MUMBAI: Global strategists at Morgan Stanley and Bank of America (BofA) are positive on India even as the latter downgraded its forecasts for Asia growth amid persistent pressures from tariff shocks. However, they believe that uncertainty is still at historic levels and weak global markets can cap absolute returns.
Morgan Stanley noted that India’s low beta is helping it to significantly outperform amid the global equity price volatility. “Weak global markets can cap absolute returns, whereas a global bull market could coincide with relative underperformance for a low beta market like India,” a note said.
Some of the strong fundamentals noted by the strategists are macro stability with improving terms of trade, declining primary deficit and falling inflation volatility, mid to high-teens earnings growth annually over the next three to five years led by an emerging private cycle, re-leveraging of corporate balance sheets, and a structural rise in discretionary consumption.
According to BofA, the primary source of downside growth risks comes from three channels of negative impact, including direct impact on India’s exports from higher US tariffs, indirect impact of global growth slowdown on India’s exports, and sentiment hit to investment demand from weaker capital markets and growing stack.
But factors like falling commodity prices, strong domestic production, and an easier policy stance will help mitigate these risks, its report said and added that still, it is likely to be impacted by a slowdown, even if it has better shields than others.
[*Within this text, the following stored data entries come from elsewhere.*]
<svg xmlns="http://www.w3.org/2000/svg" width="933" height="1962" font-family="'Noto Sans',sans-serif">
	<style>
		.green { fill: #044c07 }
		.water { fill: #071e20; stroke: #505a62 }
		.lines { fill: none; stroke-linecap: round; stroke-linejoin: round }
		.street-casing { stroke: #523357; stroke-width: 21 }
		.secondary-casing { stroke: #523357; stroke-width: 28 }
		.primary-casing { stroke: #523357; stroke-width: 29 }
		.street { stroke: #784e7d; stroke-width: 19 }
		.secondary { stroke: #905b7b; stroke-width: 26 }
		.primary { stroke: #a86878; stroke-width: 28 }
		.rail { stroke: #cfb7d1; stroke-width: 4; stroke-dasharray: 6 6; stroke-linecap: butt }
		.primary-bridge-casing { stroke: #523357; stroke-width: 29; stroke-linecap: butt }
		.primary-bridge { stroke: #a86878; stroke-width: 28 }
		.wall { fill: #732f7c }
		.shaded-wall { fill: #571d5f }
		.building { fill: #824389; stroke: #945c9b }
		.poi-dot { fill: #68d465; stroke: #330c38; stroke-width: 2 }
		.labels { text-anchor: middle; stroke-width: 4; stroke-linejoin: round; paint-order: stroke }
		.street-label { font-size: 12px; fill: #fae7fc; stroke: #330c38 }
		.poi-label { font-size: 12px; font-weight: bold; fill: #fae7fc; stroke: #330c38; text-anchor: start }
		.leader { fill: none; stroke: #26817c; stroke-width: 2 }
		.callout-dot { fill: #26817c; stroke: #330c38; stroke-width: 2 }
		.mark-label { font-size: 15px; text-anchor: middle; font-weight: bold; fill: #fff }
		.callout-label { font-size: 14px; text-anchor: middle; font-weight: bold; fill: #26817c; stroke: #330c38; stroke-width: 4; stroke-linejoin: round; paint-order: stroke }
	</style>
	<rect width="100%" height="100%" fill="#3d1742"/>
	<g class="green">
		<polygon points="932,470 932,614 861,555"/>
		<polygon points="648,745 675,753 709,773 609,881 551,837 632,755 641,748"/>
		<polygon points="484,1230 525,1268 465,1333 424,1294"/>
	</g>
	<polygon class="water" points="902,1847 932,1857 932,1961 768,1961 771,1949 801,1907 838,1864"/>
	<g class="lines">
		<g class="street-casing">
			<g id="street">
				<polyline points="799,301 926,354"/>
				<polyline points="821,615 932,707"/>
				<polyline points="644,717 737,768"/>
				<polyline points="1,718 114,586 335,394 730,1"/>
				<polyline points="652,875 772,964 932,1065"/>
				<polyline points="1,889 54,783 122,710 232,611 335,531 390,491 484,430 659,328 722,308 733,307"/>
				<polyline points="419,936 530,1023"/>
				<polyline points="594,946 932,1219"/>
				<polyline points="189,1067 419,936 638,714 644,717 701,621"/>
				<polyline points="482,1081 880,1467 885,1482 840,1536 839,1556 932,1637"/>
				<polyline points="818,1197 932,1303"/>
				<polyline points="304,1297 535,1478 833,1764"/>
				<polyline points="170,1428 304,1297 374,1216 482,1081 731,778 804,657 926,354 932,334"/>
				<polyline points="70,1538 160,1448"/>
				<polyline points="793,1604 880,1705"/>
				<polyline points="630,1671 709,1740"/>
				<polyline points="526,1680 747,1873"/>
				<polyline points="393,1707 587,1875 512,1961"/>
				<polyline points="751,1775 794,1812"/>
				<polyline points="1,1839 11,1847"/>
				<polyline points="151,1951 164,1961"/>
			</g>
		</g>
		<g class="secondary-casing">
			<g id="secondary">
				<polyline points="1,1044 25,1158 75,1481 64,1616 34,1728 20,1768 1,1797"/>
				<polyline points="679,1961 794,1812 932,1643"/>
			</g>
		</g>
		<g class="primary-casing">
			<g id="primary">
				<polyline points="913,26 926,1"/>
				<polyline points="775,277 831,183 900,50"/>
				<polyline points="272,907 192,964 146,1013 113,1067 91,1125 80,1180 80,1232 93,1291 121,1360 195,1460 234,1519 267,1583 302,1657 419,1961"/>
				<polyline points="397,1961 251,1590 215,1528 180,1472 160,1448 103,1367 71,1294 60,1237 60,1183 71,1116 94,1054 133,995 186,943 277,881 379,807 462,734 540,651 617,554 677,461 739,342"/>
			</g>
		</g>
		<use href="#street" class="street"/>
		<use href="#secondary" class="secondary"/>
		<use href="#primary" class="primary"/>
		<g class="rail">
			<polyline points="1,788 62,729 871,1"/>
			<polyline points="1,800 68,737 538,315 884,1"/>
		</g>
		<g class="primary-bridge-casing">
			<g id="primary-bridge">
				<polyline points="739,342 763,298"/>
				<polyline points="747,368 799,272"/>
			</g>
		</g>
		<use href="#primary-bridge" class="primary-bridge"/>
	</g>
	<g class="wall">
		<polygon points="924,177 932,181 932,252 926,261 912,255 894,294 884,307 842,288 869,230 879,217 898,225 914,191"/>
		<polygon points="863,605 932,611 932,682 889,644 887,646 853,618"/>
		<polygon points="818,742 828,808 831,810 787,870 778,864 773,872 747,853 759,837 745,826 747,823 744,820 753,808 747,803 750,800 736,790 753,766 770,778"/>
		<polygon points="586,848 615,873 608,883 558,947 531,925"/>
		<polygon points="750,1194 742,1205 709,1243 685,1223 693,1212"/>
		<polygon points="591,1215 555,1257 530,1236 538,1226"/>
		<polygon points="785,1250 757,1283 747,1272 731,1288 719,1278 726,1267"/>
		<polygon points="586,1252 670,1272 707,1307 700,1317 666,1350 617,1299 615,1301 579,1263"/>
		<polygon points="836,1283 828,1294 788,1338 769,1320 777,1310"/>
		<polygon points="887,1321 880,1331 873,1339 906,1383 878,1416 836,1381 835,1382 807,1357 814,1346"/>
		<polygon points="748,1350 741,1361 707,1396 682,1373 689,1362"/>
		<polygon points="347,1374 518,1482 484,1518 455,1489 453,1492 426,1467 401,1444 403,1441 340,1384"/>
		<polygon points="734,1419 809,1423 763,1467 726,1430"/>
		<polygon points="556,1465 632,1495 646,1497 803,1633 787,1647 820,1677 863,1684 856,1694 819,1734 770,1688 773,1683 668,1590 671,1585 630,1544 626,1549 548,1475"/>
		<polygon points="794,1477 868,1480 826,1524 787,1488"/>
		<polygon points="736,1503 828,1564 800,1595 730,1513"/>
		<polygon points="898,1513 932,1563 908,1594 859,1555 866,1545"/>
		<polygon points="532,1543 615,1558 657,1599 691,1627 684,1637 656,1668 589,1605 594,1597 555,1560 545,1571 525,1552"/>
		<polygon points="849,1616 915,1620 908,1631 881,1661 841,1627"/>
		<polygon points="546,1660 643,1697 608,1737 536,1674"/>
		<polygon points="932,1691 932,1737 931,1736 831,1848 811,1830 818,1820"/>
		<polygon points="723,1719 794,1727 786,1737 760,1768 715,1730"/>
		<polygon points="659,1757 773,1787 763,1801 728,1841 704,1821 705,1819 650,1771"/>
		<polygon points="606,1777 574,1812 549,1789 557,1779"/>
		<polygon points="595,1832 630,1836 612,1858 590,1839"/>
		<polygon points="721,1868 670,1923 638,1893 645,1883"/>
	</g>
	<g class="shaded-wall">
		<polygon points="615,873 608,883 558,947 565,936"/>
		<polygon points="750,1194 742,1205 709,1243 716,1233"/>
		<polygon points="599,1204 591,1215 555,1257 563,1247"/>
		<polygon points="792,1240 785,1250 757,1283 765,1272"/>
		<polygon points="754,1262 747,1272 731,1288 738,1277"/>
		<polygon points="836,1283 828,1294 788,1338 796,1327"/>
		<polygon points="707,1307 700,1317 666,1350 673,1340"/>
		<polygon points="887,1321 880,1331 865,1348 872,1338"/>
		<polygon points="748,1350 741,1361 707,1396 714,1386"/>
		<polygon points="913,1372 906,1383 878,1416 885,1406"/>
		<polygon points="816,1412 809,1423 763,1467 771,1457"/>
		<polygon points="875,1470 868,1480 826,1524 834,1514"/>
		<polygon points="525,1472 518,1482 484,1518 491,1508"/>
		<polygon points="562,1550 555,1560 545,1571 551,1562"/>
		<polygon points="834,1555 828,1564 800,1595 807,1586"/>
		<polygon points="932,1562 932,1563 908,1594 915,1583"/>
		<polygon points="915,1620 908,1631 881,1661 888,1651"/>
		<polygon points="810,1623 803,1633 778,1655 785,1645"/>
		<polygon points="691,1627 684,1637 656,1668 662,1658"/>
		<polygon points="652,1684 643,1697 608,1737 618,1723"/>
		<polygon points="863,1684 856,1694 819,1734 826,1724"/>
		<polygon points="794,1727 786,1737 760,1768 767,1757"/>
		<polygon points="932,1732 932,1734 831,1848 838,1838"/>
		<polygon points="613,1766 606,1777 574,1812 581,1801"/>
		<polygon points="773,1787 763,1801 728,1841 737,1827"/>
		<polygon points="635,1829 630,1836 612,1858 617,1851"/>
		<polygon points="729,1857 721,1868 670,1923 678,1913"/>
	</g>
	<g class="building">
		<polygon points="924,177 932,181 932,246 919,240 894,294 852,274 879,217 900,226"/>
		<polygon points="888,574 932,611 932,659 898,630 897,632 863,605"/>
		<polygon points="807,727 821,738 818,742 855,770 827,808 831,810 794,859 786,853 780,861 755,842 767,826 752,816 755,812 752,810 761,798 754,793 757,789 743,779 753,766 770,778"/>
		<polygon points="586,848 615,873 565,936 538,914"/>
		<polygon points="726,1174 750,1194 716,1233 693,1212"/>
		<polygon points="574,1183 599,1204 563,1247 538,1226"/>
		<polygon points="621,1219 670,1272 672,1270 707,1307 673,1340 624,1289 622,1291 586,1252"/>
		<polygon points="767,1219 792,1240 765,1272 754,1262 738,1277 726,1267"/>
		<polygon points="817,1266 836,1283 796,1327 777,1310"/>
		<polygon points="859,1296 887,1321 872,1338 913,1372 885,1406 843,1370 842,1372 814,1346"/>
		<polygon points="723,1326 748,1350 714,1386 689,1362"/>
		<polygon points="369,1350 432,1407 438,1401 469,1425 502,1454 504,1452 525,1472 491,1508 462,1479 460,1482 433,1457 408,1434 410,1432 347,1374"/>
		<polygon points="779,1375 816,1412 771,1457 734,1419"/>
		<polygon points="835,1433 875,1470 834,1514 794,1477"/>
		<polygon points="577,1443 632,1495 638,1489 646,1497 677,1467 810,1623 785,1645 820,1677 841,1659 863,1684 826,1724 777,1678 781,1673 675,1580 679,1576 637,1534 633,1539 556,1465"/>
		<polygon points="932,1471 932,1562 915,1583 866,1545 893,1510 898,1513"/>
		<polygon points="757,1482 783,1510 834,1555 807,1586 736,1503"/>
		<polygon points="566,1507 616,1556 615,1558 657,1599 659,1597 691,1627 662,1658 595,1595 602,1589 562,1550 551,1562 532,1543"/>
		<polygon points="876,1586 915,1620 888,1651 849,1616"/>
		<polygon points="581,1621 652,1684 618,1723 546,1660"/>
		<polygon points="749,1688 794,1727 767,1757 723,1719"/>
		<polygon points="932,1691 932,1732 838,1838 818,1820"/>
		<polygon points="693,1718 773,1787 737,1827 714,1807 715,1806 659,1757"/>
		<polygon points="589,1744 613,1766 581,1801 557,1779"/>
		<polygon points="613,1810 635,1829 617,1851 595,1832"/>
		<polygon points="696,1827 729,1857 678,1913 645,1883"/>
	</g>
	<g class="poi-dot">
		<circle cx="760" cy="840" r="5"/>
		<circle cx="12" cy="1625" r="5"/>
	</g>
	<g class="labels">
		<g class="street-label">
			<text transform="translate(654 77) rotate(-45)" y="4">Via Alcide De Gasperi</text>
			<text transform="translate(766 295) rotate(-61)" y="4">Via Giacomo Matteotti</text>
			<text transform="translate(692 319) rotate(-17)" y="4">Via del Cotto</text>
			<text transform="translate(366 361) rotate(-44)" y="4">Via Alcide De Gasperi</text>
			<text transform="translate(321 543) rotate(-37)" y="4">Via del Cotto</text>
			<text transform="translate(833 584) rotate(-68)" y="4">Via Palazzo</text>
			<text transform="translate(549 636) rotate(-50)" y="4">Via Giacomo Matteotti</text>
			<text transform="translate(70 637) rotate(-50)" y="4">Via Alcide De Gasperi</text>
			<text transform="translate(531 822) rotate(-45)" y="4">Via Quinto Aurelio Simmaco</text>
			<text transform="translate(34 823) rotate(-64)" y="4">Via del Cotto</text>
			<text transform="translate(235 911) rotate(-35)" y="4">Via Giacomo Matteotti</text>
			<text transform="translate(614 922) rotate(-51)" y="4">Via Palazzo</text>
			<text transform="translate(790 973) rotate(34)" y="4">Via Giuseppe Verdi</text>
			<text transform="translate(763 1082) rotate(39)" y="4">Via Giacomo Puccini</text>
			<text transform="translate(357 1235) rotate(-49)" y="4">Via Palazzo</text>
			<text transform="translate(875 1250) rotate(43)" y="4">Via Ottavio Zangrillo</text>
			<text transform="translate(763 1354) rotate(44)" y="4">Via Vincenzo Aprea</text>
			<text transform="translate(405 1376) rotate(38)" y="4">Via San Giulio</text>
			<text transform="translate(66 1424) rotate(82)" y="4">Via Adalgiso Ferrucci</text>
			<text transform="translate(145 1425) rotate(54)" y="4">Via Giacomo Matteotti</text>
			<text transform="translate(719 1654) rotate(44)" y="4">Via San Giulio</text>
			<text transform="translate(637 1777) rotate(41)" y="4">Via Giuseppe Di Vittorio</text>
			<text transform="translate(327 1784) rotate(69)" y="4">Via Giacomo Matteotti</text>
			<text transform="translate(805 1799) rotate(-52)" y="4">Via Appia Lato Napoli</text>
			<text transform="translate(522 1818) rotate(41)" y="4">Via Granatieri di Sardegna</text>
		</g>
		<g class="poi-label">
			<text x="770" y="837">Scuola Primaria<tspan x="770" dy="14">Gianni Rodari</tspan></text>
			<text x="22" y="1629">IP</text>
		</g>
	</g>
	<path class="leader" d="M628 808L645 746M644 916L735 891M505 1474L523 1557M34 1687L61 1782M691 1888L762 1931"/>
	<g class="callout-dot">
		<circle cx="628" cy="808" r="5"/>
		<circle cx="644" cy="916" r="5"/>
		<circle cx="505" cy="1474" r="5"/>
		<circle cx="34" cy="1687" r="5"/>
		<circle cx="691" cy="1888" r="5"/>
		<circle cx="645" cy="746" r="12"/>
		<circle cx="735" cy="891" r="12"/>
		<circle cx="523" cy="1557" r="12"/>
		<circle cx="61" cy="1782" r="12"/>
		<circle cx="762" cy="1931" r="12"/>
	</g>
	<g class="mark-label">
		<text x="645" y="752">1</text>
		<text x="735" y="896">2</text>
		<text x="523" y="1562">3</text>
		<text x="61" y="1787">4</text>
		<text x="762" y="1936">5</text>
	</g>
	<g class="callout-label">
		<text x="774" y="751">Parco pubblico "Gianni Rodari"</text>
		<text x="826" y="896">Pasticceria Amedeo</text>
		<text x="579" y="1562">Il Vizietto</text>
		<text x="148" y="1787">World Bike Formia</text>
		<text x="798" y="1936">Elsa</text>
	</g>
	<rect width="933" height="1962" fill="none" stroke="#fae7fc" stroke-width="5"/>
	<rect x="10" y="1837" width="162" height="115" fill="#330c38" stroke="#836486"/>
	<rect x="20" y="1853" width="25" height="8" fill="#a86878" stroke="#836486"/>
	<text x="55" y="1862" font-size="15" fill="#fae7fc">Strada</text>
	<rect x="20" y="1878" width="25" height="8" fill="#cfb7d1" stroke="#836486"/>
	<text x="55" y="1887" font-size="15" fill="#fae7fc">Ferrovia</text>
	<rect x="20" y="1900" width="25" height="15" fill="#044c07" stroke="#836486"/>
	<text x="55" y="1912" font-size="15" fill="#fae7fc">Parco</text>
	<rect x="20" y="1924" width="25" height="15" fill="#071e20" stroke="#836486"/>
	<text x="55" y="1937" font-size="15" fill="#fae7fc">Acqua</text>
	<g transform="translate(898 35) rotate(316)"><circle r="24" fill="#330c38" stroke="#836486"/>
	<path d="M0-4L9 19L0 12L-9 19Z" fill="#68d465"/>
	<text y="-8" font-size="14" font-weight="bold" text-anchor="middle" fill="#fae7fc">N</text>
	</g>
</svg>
In another report, BofA said it now expects average GDP growth in Asia to decelerate by 60 bps in 2025 and 30 bps in 2026. “On a GDP-weighted basis, regional growth could moderate to 3.9% in 2025 before accelerating to 4.2% in 2026 from the current projection of 4.4% in 2025 and 4.4% in 2026,” it said.
Region wise, it has lowered China GDP growth forecast to 4.0% from 4.5% for 2025 and 4.2% from 4.5% for 2026, with additional policy stimulus to counter trade shocks. “We expect Japan to avoid a recession narrowly despite a 25% tariff on auto, while India is relatively insulated with policy support,” it said. For the rest of regions, we see stronger headwinds on North Asia and ASEAN than ANZ”
Technically, strategists at Morgan Stanley said that the recent decline in the Indian market was orderly with hardly any increase in implied volatility and persistent retail buying underpins its structural nature, but foreign portfolio positioning is the weakest since we have had the data in 2000 and there are early signs that their view on India is shifting. “Our proprietary sentiment indicator is in the buy zone,” they said.
According to them, the most crucial cue will likely be global, including US policy and global growth rates. “A global recession or near recession will challenge our call,” they said while noting that longer-term concerns include capacity constraints in the judiciary, AI’s effects on the tech industry, low productivity in the farm sector and state-level fiscal challenges.
Morgan Stanley prefers domestic cyclicals over defensives and external facing sectors and is overweight on financials, consumer discretionary and industrials but underweight on energy materials, utilities and healthcare. “This is likely to be a stock pickers market, in contrast to one driven by top-down or macro factors since the Covid pandemic,” they said adding “We are capitalization agnostic”.